**About this task**
Exclude the pictures, then restate exactly each line of the data below from the first through the line containing "18: (449, 193, 2.81)".

══ Supplied material ══

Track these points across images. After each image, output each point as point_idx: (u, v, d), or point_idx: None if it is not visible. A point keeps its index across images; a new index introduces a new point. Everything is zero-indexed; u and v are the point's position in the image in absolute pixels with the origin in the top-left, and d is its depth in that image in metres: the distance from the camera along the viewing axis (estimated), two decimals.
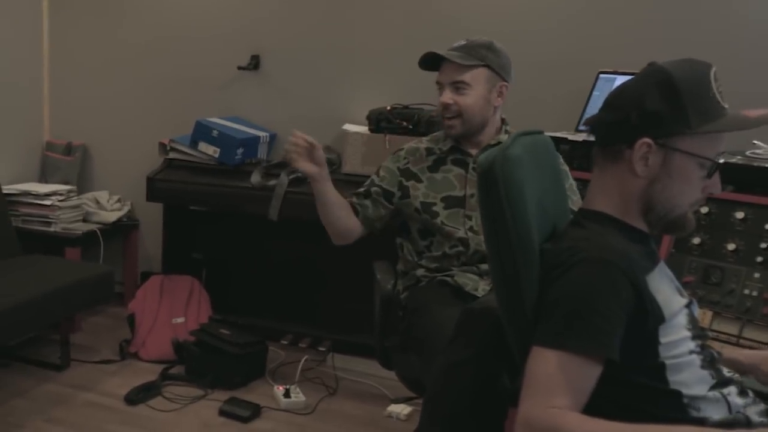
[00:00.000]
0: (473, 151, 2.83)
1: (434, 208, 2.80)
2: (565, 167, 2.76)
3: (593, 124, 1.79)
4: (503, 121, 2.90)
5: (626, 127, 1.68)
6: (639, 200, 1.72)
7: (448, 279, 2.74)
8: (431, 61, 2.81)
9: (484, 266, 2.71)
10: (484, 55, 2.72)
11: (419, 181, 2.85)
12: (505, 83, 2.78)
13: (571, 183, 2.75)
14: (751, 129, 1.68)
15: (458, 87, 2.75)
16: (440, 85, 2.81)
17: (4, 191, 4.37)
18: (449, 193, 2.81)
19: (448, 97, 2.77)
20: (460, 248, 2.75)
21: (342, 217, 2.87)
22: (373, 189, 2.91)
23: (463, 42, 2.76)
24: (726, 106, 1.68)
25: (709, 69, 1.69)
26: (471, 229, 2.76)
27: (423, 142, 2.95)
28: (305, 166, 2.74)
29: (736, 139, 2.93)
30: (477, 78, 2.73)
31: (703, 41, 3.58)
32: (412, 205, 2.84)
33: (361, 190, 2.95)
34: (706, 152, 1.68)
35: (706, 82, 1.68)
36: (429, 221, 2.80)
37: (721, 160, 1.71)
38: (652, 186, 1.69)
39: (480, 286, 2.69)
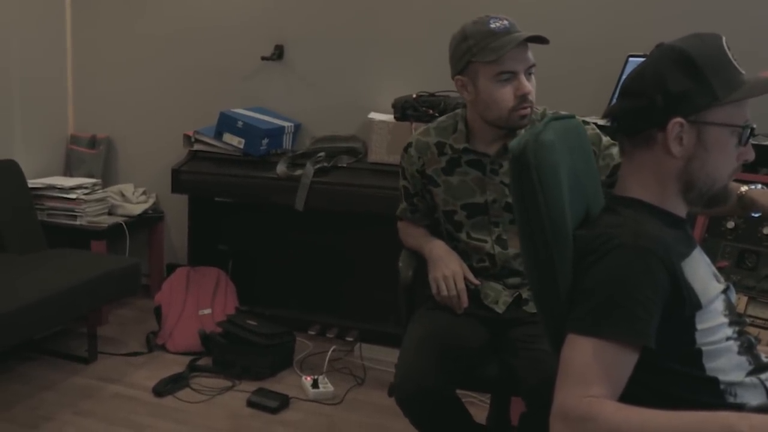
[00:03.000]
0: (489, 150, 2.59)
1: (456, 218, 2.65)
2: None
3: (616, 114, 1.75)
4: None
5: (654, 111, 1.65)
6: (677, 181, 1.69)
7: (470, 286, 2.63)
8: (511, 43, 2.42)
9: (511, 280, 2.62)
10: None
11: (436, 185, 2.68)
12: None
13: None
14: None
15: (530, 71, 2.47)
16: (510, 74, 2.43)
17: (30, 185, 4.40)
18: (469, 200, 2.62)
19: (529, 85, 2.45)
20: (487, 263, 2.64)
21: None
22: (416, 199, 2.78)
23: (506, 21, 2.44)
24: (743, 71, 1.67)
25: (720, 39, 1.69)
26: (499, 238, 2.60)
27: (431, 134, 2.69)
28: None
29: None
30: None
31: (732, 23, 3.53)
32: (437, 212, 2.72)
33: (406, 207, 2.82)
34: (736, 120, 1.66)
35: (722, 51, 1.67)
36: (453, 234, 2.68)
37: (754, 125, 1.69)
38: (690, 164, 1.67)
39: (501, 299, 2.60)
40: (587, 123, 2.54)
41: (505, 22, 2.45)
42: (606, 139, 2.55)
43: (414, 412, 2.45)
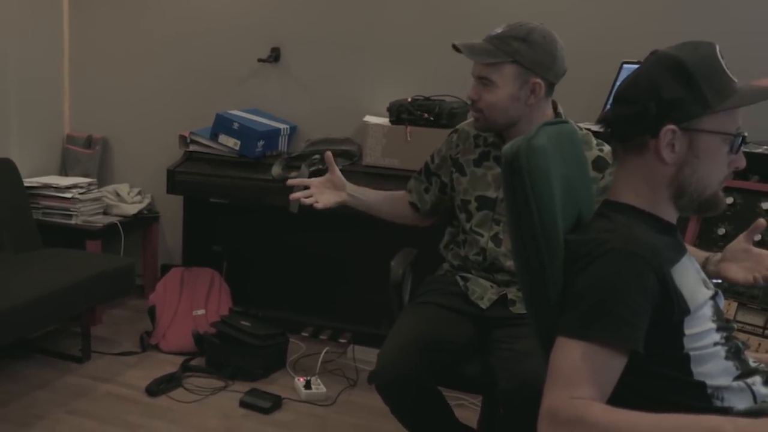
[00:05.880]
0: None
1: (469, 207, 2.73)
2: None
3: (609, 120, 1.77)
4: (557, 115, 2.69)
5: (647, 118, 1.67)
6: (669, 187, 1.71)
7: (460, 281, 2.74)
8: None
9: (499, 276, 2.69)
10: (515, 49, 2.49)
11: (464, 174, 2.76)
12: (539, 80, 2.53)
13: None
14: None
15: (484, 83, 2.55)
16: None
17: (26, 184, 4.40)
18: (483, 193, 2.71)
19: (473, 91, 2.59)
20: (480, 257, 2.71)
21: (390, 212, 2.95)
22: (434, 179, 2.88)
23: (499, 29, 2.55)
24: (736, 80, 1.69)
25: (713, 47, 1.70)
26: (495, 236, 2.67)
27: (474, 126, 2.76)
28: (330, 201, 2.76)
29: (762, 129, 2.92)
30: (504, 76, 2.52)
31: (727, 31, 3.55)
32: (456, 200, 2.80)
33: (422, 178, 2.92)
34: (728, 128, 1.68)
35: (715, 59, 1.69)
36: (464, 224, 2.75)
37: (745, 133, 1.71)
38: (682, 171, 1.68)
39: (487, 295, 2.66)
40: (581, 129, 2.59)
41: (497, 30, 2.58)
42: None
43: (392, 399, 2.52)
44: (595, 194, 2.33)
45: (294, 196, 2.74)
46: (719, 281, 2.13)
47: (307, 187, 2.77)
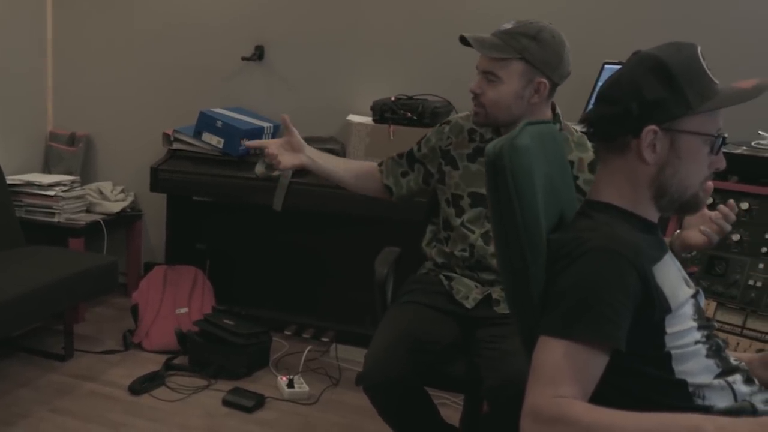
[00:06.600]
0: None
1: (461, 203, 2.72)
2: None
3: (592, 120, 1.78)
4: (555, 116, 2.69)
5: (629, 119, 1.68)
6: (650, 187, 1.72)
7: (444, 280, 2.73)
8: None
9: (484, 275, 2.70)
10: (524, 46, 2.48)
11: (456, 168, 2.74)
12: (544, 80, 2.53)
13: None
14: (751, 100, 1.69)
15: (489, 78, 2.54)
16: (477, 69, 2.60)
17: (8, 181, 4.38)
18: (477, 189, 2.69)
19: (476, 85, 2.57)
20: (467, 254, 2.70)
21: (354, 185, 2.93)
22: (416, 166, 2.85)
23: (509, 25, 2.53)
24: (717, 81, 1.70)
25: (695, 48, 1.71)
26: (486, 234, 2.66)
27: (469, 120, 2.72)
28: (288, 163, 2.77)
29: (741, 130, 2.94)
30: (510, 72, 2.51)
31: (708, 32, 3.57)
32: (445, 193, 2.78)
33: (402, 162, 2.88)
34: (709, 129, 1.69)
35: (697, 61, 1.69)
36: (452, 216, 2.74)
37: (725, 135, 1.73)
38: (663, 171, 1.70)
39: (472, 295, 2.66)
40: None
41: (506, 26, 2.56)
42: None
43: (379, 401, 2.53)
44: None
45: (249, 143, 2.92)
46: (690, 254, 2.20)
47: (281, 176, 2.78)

═══

**Output below**
Track these points across images. After each image, output each point as point_idx: (u, v, d), or point_idx: None if it is not visible. A point keeps its index across images; a new index introduces a new point. Everything is zero-indexed; u and v are the point's position in the image in absolute pixels with the origin in the top-left, and d is its depth in that image in metres: the distance from the camera along the viewing axis (estimated), two decimals.
[00:00.000]
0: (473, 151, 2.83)
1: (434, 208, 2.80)
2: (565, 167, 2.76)
3: (593, 124, 1.79)
4: (503, 121, 2.90)
5: (626, 127, 1.68)
6: (639, 200, 1.72)
7: (448, 279, 2.74)
8: (431, 61, 2.81)
9: (484, 266, 2.71)
10: (484, 55, 2.72)
11: (419, 181, 2.85)
12: (505, 83, 2.78)
13: (571, 183, 2.75)
14: (751, 129, 1.68)
15: (458, 87, 2.75)
16: (440, 85, 2.81)
17: (4, 191, 4.37)
18: (449, 193, 2.81)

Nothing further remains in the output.